A questão mais premente continua a ser a normalização do tráfego pelo estreito de Ormuz, cujo encerramento quase total tem provocado uma das perturbações mais significativas do aprovisionamento de energia na história recente. Ainda assim, o Fórum assinala algum otimismo quanto à proximidade de um acordo: as cotações do Brent têm-se mantido abaixo dos 95 dólares desde 20 de Maio, após um pico de 118 dólares em março.
No plano doméstico, o PIB estagnou em cadeia no primeiro trimestre de 2026, depois de ter crescido 0,9% no trimestre anterior, afetado pelo comboio de tempestades e pelo início do conflito no Irão. Em termos homólogos, acelerou de 1,9% para 2,3%. Para o segundo trimestre, os primeiros sinais apontam para algum crescimento, embora fraco, com uma desaceleração homóloga expectável face à base de comparação favorável de 2025.
Em maio, o clima económico recuperou para o nível anterior ao conflito com o Irão, com a confiança a melhorar em praticamente todos os sectores. A inflação estabilizou nos 3,3%, com a inflação subjacente a manter-se num nível baixo de 2,2%, o que o Fórum considera tranquilizante. As exportações de bens recuperaram em março de forma expressiva, com um crescimento homólogo de 10,6%, invertendo as fortes quebras dos dois meses anteriores.

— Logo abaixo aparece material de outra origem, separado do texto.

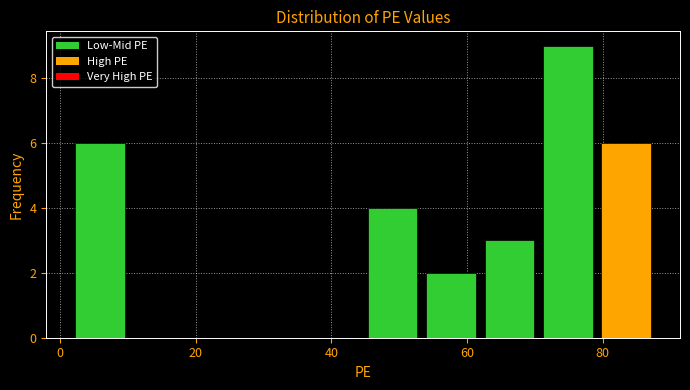

Reading left to right, list every bar in this chart as the range it spans on the x-axis followed by its height. Neither the bar edges nor the heights are printed on the chart, so give them approximately, as read against the axes.

2 to 10: 6
10 to 18: 0
18 to 28: 0
28 to 36: 0
36 to 44: 0
44 to 54: 4
54 to 62: 2
62 to 70: 3
70 to 80: 9
80 to 88: 6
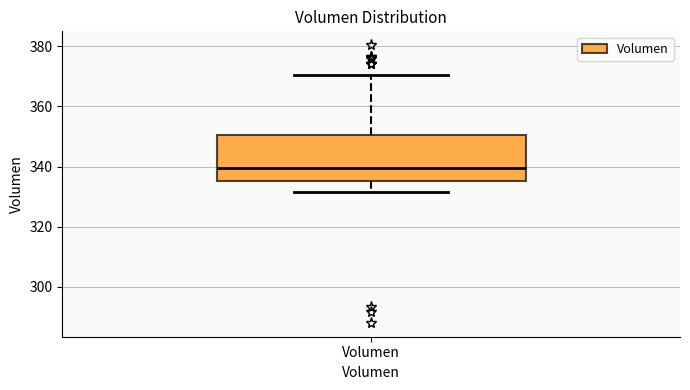

Where is the lower edge of the box for Volumen on the y-axis? The values are not printed on the chart, so give them approximately, as read against the axis.

336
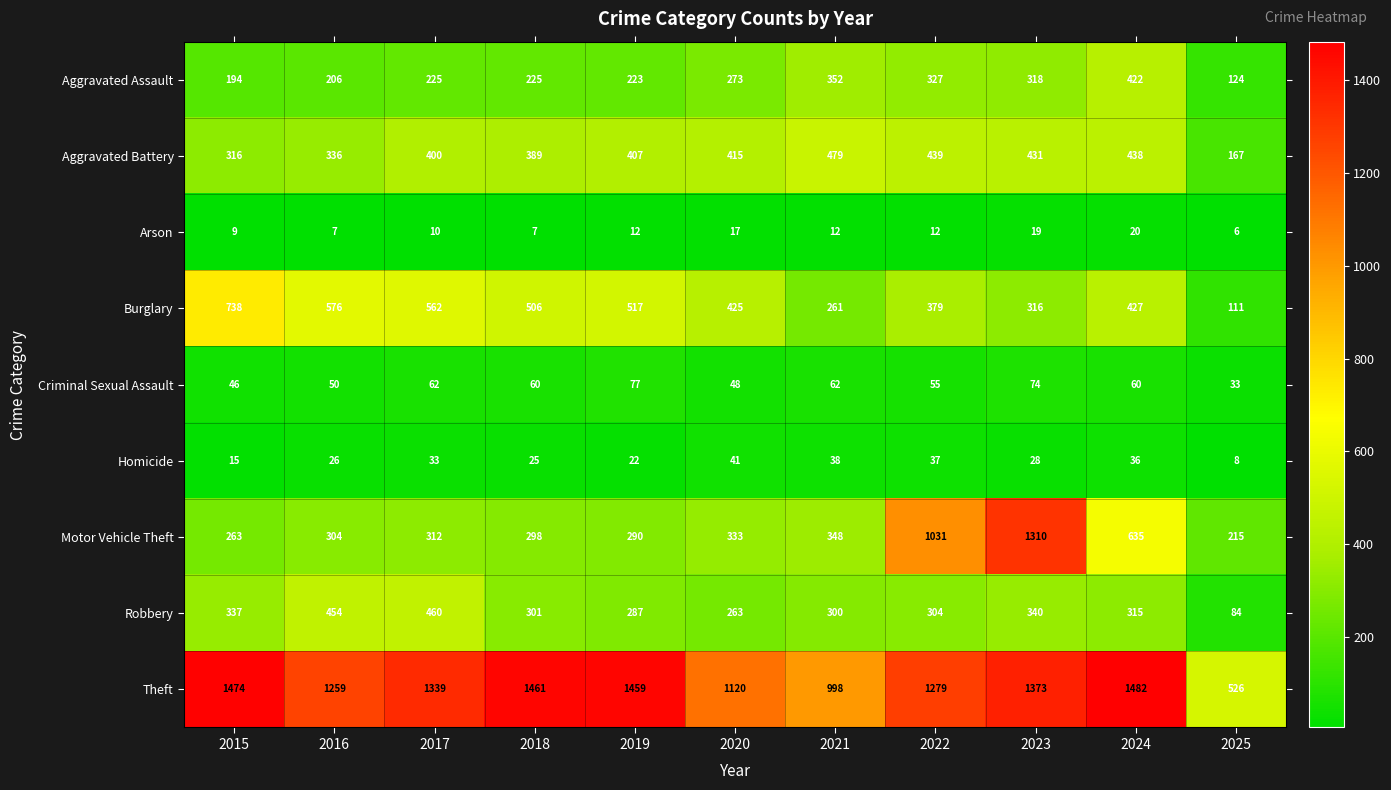

What is the total value across all series at 2024?

3835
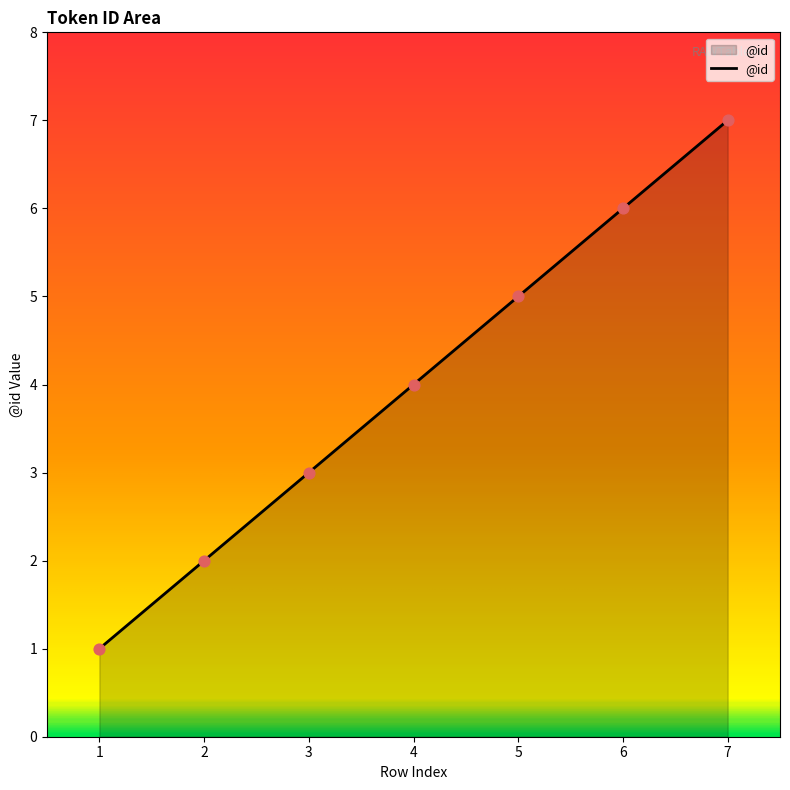

What is the change in value from 2 to 6?

+4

O relatório sublinha ainda que o Banco Central Europeu deverá subir as taxas de referência na reunião de 11 de Junho, movimento já refletido nas taxas Euribor, e que a Comissão Europeia reviu em baixa as previsões de crescimento da UE, de 1,5% em 2025 para 1,1% em 2026, esperando uma recuperação parcial para 1,4% em 2027. Para Portugal, Bruxelas projeta um crescimento de 1,7% este ano.